Introduction

The objective of this exercise is to explore techniques for enriching a stream of financial trades with customer information arriving as a stream of customer updates. There are different ways of thinking about enrichment joins, and the purpose of this exercise is to explore some variations on this theme.

We’ve implemented sources for both the Trade and Customer streams. These sources are simple simulations, and only provide events about one customer, and that customer’s trades. These two streams can be joined on a customerId field that they have in common.

Timing

When organized by event time, these two streams behave as shown below – we first learn about the Customer at time 0, and then again at time 500, etc. – and the first Trade occurs at time 1000, and so on:

Streams organized by event time

However, when looked at in processing time, both streams happen to arrive in-order, but are racing against each other. For example, the second Customer record is earlier than the first Trade, in event time, but arrives later in processing time:

Streams organized by processing time

Data Types

The Trade records contain:

timestamp      : long    // timestamp (milliseconds since the epoch)
customerId     : long    // a unique id for each event
tradeInfo      : String  // payload

The Customer records contain:

timestamp      : long    // timestamp (milliseconds since the epoch)
customerId     : long    // a unique id for each event
customerInfo   : String  // payload

The result of the enrichment join will be an EnrichedTrade:

trade          : Trade
customer       : Customer

You will find these basic types defined here:

Processing Time Join

This is the simplest approach for implementing an enrichment join, and it is suitable for use cases, such as fraud detection, where precise, deterministic results are not imperative. Here the general idea is to immediately join each trade with whatever customer information is available. If nothing is yet known about the customer, wait until the current watermark reaches the timestamp of the trade – to give the customer stream a chance to catch-up – before taking further action.

At that point, if the customer is still missing, either drop the trade (i.e., implement an inner join) or join the trade with an null customer record (an outer join).

You will find a working implementation of such a join in the ProcessingTimeJoinExercise class.

Exercise

Our solution stores the pending Trade records for each Customer in a

MapState<Long, Trade>

where the keys are the timestamps of the trades for which we’ve created timers, waiting to see if customer data will arrive.

This has the limitation that the pending trades need to have unique timestamps. Your task here is to improve the implementation to use a

MapState<Long, List<Trade>>

instead.

Event Time Join

Processing time joins are easy to implement, and can be produced with minimal latency, but are unsuitable for some applications. If you need reproducible, deterministic results, the enrichment should instead be done using the latest customer information that was knowable at the time of the trade.

Here’s what’s involved in doing an event time join:

  1. Store each trade in keyed state until the current watermark reaches the trade’s timestamp.

  2. Store all possibly relevant customer records (rather than only the latest one as we did in the processing-time join).

  3. When the time is right, join the appropriate version of the customer info to each trade.

  4. Eventually clear customer data that will no longer be needed.

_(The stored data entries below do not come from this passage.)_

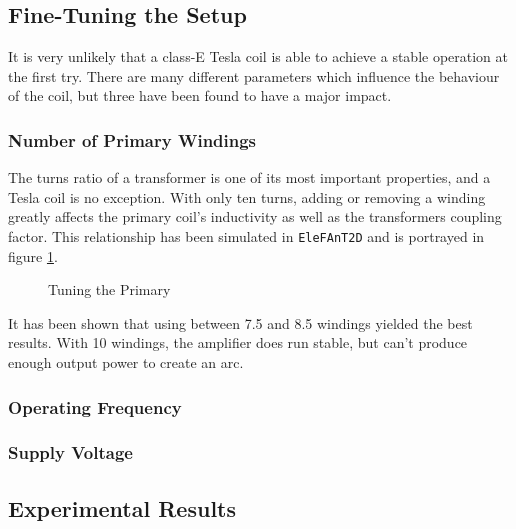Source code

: \subsection{Fine-Tuning the Setup} %

It is very unlikely that a class-E Tesla coil is able to achieve a stable operation at the first try. There are many different parameters which influence the behaviour of the coil, but three have been found to have a major impact.

\subsubsection{Number of Primary Windings}

The turns ratio of a transformer is one of its most important properties, and a Tesla coil is no exception. With only ten turns, adding or removing a winding greatly affects the primary coil's inductivity as well as the transformers coupling factor. This relationship has been simulated in \texttt{EleFAnT2D} and is portrayed in figure \ref{fig:tuning-the-primary}.

\begin{figure}
    \centering
    \caption{Tuning the Primary}
    \label{fig:tuning-the-primary}
\end{figure}

It has been shown that using between 7.5 and 8.5 windings yielded the best results. With 10 windings, the amplifier does run stable, but can't produce enough output power to create an arc.

\subsubsection{Operating Frequency}

\subsubsection{Supply Voltage}

\subsection{Experimental Results}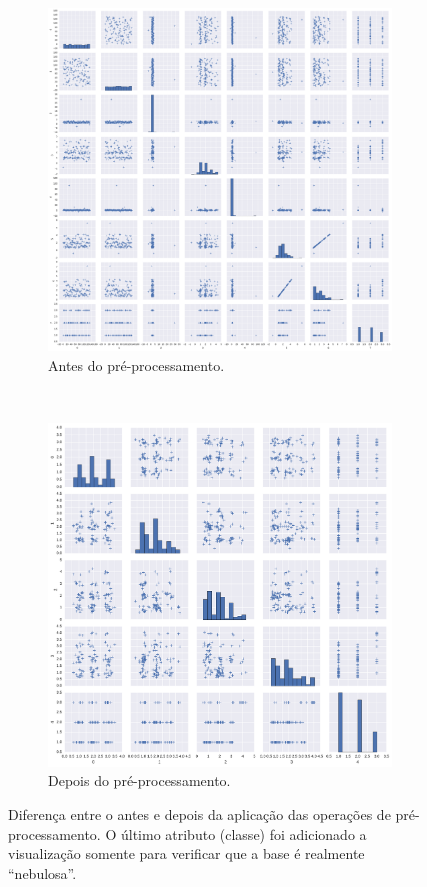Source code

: \documentclass{article}
\begin{document}
\begin{figure}[h!]
	\centering
	\begin{subfigure}[t]{0.49\textwidth}
		\centering
		\includegraphics[width=\linewidth]{exercicio3-a.pdf}
		\caption{Antes do pré-processamento.}
		\label{fig:exercicio3-a}
	\end{subfigure}%
	~ 
	\begin{subfigure}[t]{0.49\textwidth}
		\centering
		\includegraphics[width=\linewidth]{exercicio3-b.pdf}
		\caption{Depois do pré-processamento.}
		\label{fig:exercicio3-b}
	\end{subfigure}
	\caption{Diferença entre o antes e depois da aplicação das operações de pré-processamento. O último atributo (classe) foi adicionado a visualização somente para verificar que a base é realmente ``nebulosa''.}
\end{figure}
\end{document}
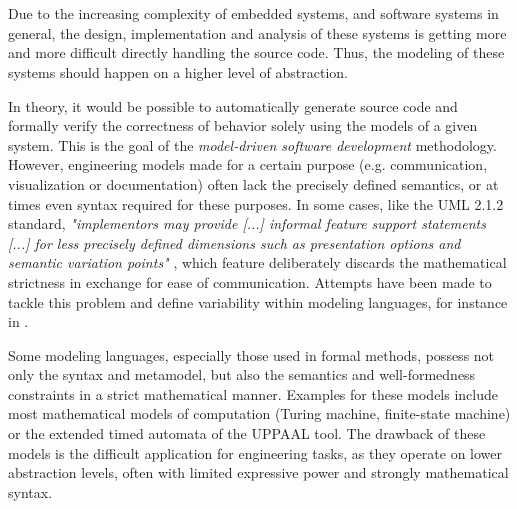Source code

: \chapter{\bevezetes} \label{chapter_intro}

Due to the increasing complexity of embedded systems, and software systems in general, the design, implementation and analysis of these systems is getting more and more difficult directly handling the source code. Thus, the modeling of these systems should happen on a higher level of abstraction. 

In theory, it would be possible to automatically generate source code and formally verify the correctness of behavior solely using the models of a given system. This is the goal of the \textit{model-driven software development} methodology. However, engineering models made for a certain purpose (e.g. communication, visualization or documentation) often lack the precisely defined semantics, or at times even syntax required for these purposes. In some cases, like the UML 2.1.2 standard, \textit{"implementors may provide [...] informal feature support statements [...] for less precisely defined dimensions such as presentation options and semantic variation points"} \cite{UMLStandard212}, which feature deliberately discards the mathematical strictness in exchange for ease of communication. Attempts have been made to tackle this problem and define variability within modeling languages, for instance in \cite{VariabilityInModelingLanguages}.

Some modeling languages, especially those used in formal methods, possess not only the syntax and metamodel, but also the semantics and well-formedness constraints in a strict mathematical manner. Examples for these models include most mathematical models of computation (Turing machine, finite-state machine) or the extended timed automata of the UPPAAL tool. The drawback of these models is the difficult application for engineering tasks, as they operate on lower abstraction levels, often with limited expressive power and strongly mathematical syntax.


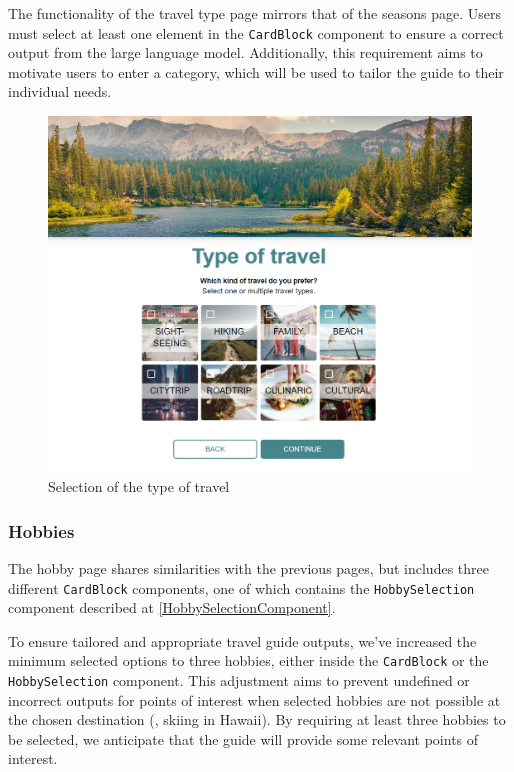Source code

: \documentclass[english,notitlepage,smartquotes]{hgbreport}
\begin{document}
The functionality of the travel type page mirrors that of the seasons page. Users must select at least one element in the \texttt{CardBlock} component to ensure a correct output from the large language model. Additionally, this requirement aims to motivate users to enter a category, which will be used to tailor the guide to their individual needs.

\begin{figure}
	\centering
	\includegraphics[width=1\textwidth]{TravelType.png}
	\caption{Selection of the type of travel}
\end{figure}


\subsubsection{Hobbies}
The hobby page shares similarities with the previous pages, but includes three different \texttt{CardBlock} components, one of which contains the \texttt{HobbySelection} component described at \ref{HobbySelectionComponent}. 

To ensure tailored and appropriate travel guide outputs, we've increased the minimum selected options to three hobbies, either inside the \texttt{CardBlock} or the \texttt{HobbySelection} component. This adjustment aims to prevent undefined or incorrect outputs for points of interest when selected hobbies are not possible at the chosen destination (\eg, skiing in Hawaii). By requiring at least three hobbies to be selected, we anticipate that the guide will provide some relevant points of interest.
\end{document}
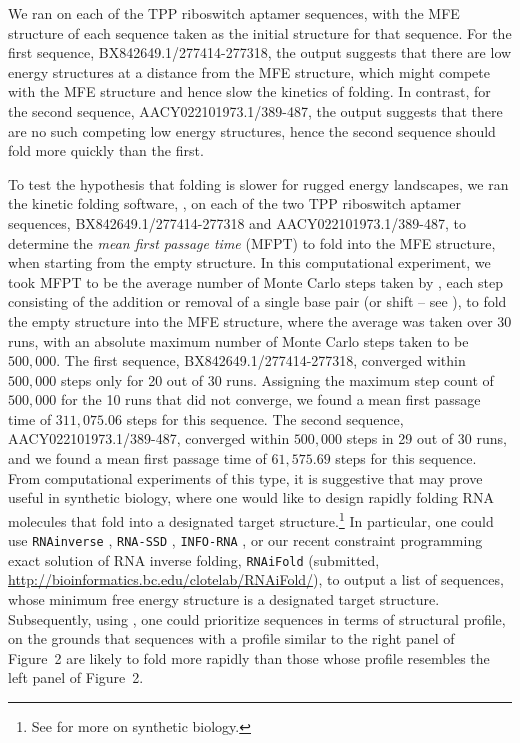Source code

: We ran \fftbor on each of the TPP riboswitch aptamer
sequences, with the MFE structure of each
sequence taken as the initial structure \strSt for that sequence.  For the
first sequence, BX842649.1/277414-277318, the \fftbor output
suggests that there are low energy structures
at a distance from the MFE structure, which might compete with the MFE
structure and hence slow the kinetics of folding. In contrast, for the
second sequence, AACY022101973.1/389-487, the \fftbor output suggests
that there are no such competing low energy structures, hence
the second sequence should fold more quickly than the first.

To test the hypothesis that folding is slower for rugged energy landscapes,
we ran the kinetic folding software, \kinfold \cite{flamm},
on each of the two TPP riboswitch aptamer sequences,
BX842649.1/277414-277318 and AACY022101973.1/389-487,
to determine the {\em mean first passage time} (MFPT) to
fold into the MFE structure, when starting from the empty structure.
In this computational
experiment, we took MFPT to be the average number of Monte Carlo steps
taken by \kinfold, each step consisting of the addition or removal
of a single base pair (or shift -- see \cite{flamm}), to fold the
empty structure into the MFE
structure, where the average was taken over $30$ runs, with an absolute
maximum number of Monte Carlo steps taken to be $500,000$.
The first sequence, BX842649.1/277414-277318, converged within $500,000$
steps only for 20 out of 30 runs. Assigning the maximum step count of
$500,000$ for the 10 runs that did not converge, we found a mean first
passage time of $311,075.06$ steps for this sequence.
The second sequence, AACY022101973.1/389-487, converged within $500,000$
steps in 29 out of 30 runs, and we found a mean first passage time of
$61,575.69$ steps for this sequence. From computational experiments of this
type, it is suggestive that \fftbor may prove useful in synthetic
biology,
where one would like to design rapidly folding RNA molecules that
fold into a designated target structure.\footnote{See
\cite{Shetty.jbe08,Knight.msb05,Waldminghaus.bc08,Zadeh.jcc11} for more
on synthetic biology.} In particular, one could use
{\tt RNAinverse} \cite{hofacker:ViennaWebServer},
{\tt RNA-SSD} \cite{Andronescu04},
{\tt INFO-RNA} \cite{Busch06},
or our recent constraint programming exact
solution of RNA inverse folding, {\tt RNAiFold}
(submitted, \url{http://bioinformatics.bc.edu/clotelab/RNAiFold/}),
to output a list of sequences,
whose minimum free energy structure is a designated target structure.
Subsequently, using \fftbor, one could prioritize sequences in terms
of \fftbor structural profile, on the grounds that sequences with a profile
similar to the right panel of Figure~2
are likely to fold more rapidly than those whose profile resembles
the left panel of Figure~2.

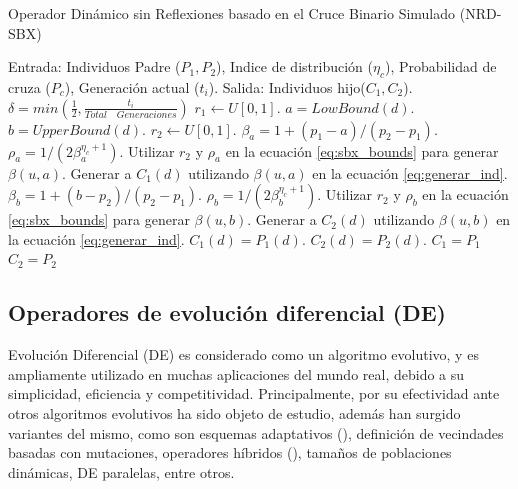  \begin{algorithm}[t]
\scriptsize
\caption{Operador Dinámico sin Reflexiones basado en el Cruce Binario Simulado (NRD-SBX)}
\label{alg:NRDSBX_Operator}
\begin{algorithmic}[1]
    \STATE Entrada: Individuos Padre ($P_1, P_2$), Indice de distribución ($\eta_c$), Probabilidad de cruza ($P_c$), Generación actual ($t_i$).
    \STATE Salida: Individuos hijo($C_1, C_2$).
    \STATE $\delta = min( \frac{1}{2} ,\frac{t_i}{Total\quad Generaciones})$
    \STATE $r_1 \leftarrow U[0, 1]$.
		 \STATE $a = LowBound(d)$.	
		 \STATE $b = UpperBound(d)$.    
		 \STATE $ r_2 \leftarrow U[0, 1]$.
		 \STATE $\beta_a = 1 +(p_1 - a)/(p_2 - p_1)$.
		 \STATE $\rho_a = 1/(2 \beta_a^{\eta_c+1})$.
		 \STATE Utilizar $r_2$ y $\rho_a$ en la ecuación \ref{eq:sbx_bounds} para generar $\beta(u,a)$.  
		 \STATE Generar a $C_1(d)$ utilizando $\beta(u, a)$ en la ecuación \ref{eq:generar_ind}. 
		 \STATE $\beta_b = 1 +(b - p_2)/(p_2 - p_1)$.
		 \STATE $\rho_b = 1/(2 \beta_b^{\eta_c+1})$.
		 \STATE Utilizar $r_2$ y $\rho_b$ en la ecuación \ref{eq:sbx_bounds} para generar $\beta(u,b)$. 
		 \STATE Generar a $C_2(d)$ utilizando $\beta(u, b)$ en la ecuación \ref{eq:generar_ind}.
        \ELSE {}
	   \STATE $C_1(d) = P_1(d)$. 
	   \STATE $C_2(d) = P_2(d)$.
        \ENDIF {}
       \ENDFOR
    \ELSE
	\STATE $C_1 = P_1$
	\STATE $C_2 = P_2$
    \ENDIF
\end{algorithmic}
\end{algorithm}


%

\subsection{Operadores de evolución diferencial (DE)}

Evolución Diferencial (DE) es considerado como un algoritmo evolutivo, y es ampliamente utilizado en muchas aplicaciones del mundo real, debido a su simplicidad, eficiencia y competitividad.
%
Principalmente, por su efectividad ante otros algoritmos evolutivos ha sido objeto de estudio, además han surgido variantes del mismo, como son esquemas adaptativos (\cite{zhang2009jade}), definición de vecindades basadas con mutaciones, operadores híbridos (\cite{Joel:OperatorAHX}), tamaños de poblaciones dinámicas, DE paralelas, entre otros.

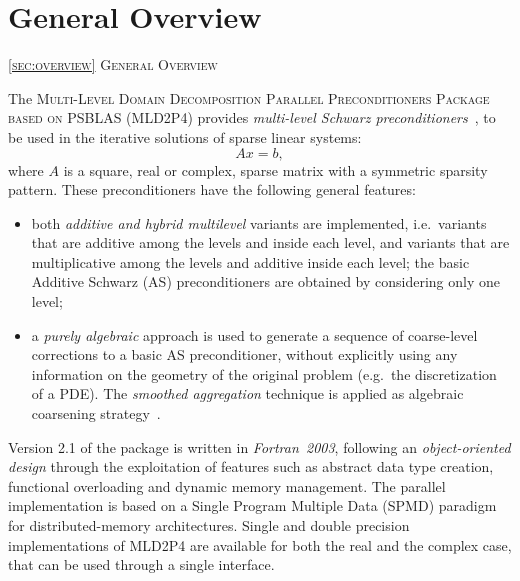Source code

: \section{General Overview\label{sec:overview}}
         {\textsc{\ref{sec:overview} General Overview}}
            
The \textsc{Multi-Level Domain Decomposition Parallel Preconditioners Package based on
PSBLAS (MLD2P4}) provides \emph{multi-level Schwarz preconditioners}~\cite{dd2_96},
to be used in the iterative solutions of sparse linear systems:
\begin{equation} 
Ax=b, 
\label{system1}
\end{equation} 
where $A$ is a square, real or complex, sparse matrix with a symmetric
sparsity pattern. 
%
%
These preconditioners have the following general features:
\begin{itemize}
\item both \emph{additive and hybrid multilevel} variants are implemented,
i.e.\ variants that are additive among the levels and inside each level, and variants
that are multiplicative among the levels and additive inside each level;
the basic Additive Schwarz (AS) preconditioners are obtained by considering only one level;
\item a \emph{purely algebraic} approach is used to
generate a sequence of coarse-level corrections to a basic AS preconditioner, without
explicitly using any information on the geometry of the original problem (e.g.\ the
discretization of a PDE). The \emph{smoothed aggregation} technique is applied
as algebraic coarsening strategy~\cite{BREZINA_VANEK,VANEK_MANDEL_BREZINA}.
\end{itemize}

Version 2.1 of the package is written in \emph{Fortran~2003}, following an
\emph{object-oriented design} through the exploitation of features
such as abstract data type creation, functional overloading and
dynamic memory management. 
The parallel implementation is based on a Single Program Multiple Data
(SPMD) paradigm for distributed-memory architectures.  Single and
double precision implementations of MLD2P4 are available for both the
real and the complex case, that can be used through a single
interface. 


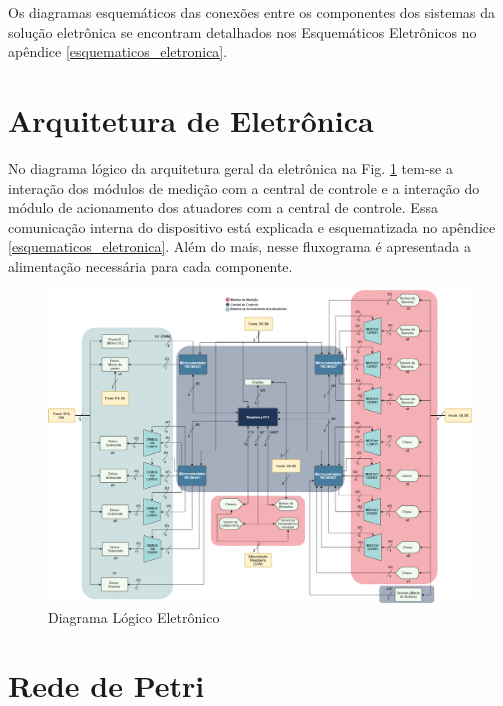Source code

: Os diagramas esquemáticos das conexões entre os componentes dos sistemas da solução eletrônica se encontram detalhados nos Esquemáticos Eletrônicos no apêndice \ref{esquematicos_eletronica}.

\section{Arquitetura de Eletrônica}\label{sec:arq_eletronica}

No diagrama lógico da arquitetura geral da eletrônica na Fig. \ref{fig:fluxograma_eletronica} tem-se a interação dos módulos de medição com a central de controle e a interação do módulo de acionamento dos atuadores com a central de controle. Essa comunicação interna do dispositivo está explicada e esquematizada no apêndice \ref{esquematicos_eletronica}. Além do mais, nesse fluxograma é apresentada a alimentação necessária para cada componente.


\begin{figure}[H]
    \centering
    \includegraphics[width=1.1\textwidth]{figuras/eletronica/fluxogramas/fluxograma_eletronica.png}
    \caption{Diagrama Lógico Eletrônico}
    \label{fig:fluxograma_eletronica}
\end{figure}



\section{Rede de Petri}\label{sec:rede_petri}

You will find a working implementation of such a join in the EventTimeJoinExercise class.

Tests

You will find tests for this implementation in

com.dataartisans.flinktraining.exercises.datastream_java.process.EventTimeJoinTest

Exercise

  1. Extend this implementation to handle late Trades. This will require being less aggressive about expiring Customer records.

  2. Implement a low-latency variant that immediately joins with available Customer data, if any, and then emits an updated result if a Customer update arrives.

  3. Extra credit: Extend the tests to cover this new functionality.